# Similar Middle Sections of Two Different Songs



## ed2000 (Feb 16, 2007)

I just made an observation while playing a couple of tunes from the 60's
-Oh, Pretty Woman( Roy Orbison): Middle section with key change _Dm7, G, C, Am_, Dm7, G, C
-I Want To Hold Your Hand (The Beatles): Middle section _Dm7, G, C, Am_, Dm7, G, C, C, D,


----------



## skilsaw (Nov 4, 2014)

If you put an infinite number of monkeys in a room with an infinite number of typewriters and gave them an infinite amount of time, you would eventually get the whole Bible typed out.

The Beatles got it from Roy
Roy got it from the monkeys.
Evolution is so cool


----------



## GuyB (May 2, 2008)

It's fairly common to find the same chord progressions in different songs. By the way, there is no key change here. It'a a ii,V, I and a vi, ii, V, I progression ( in C ) frequently used in jazz. Only the D (major) at the end of the Beatles's song is not in C.


----------



## jeremy_green (Nov 10, 2010)

If you went through every song with a ii,V, I in it the list would be very long indeed.
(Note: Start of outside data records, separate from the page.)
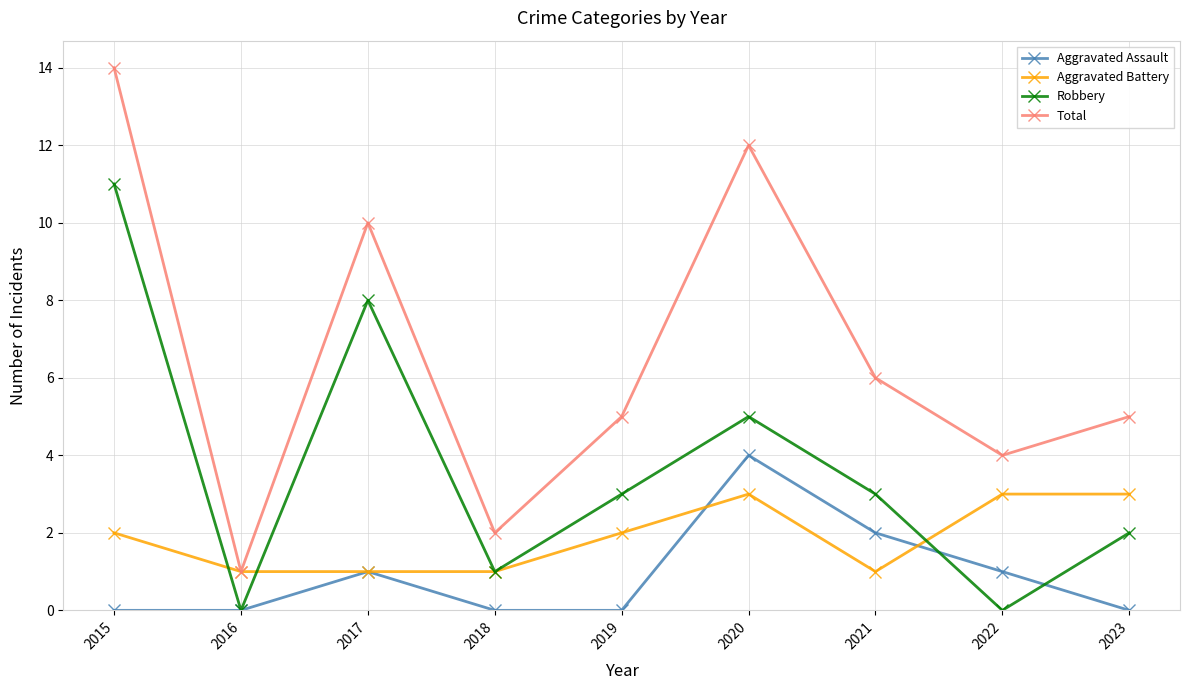

What is the total value across all series at 2015?

27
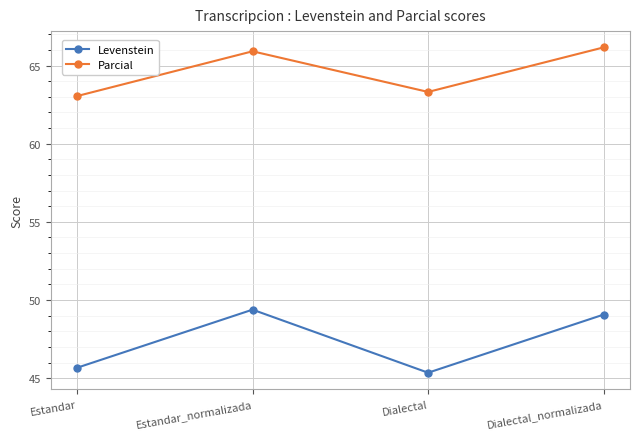

What is the minimum value shown in the chart?

45.3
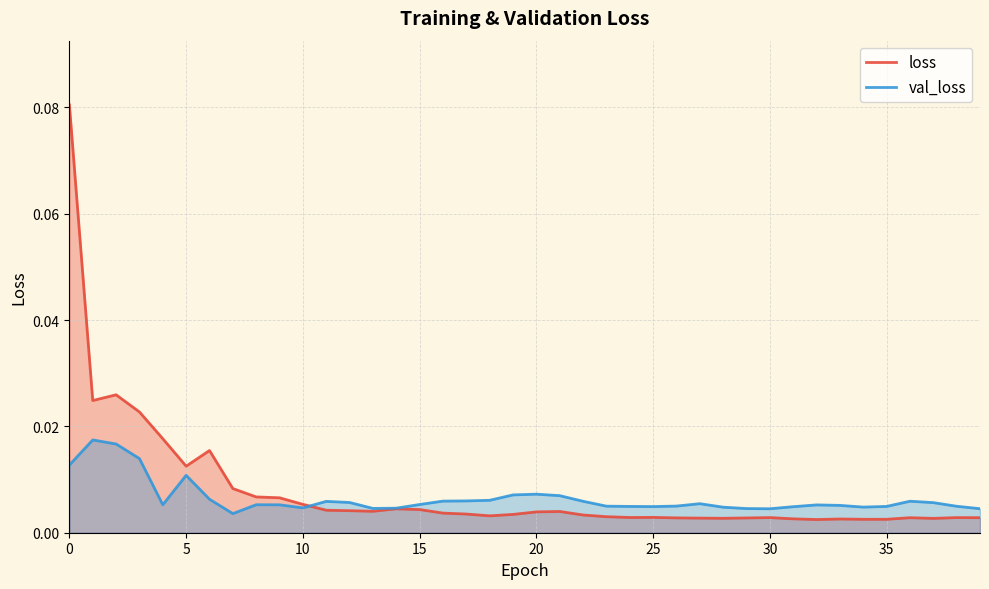

List the series in order of their peak value, lowest first.

val_loss, loss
The moves here are some of the strongest in western harmony... it's not even stealing, its just playing what sounds 'right' to our now strongly guided ears.

_(ii) Dm7, (V) G, (I) C, (I sub) Am, (ii) Dm7, (V) G, (I) C

(ii) Dm7, (V) G, (I) C, (I sub) Am, (ii) Dm7, (V) G, (I) C, (I) C, (modulate up or chord borrow) D,

__Aside from the modulation this is all ii, V, I
Substituting the relative minor (Am for C) Is very common - the two chords are essentially the same chord. 

_


----------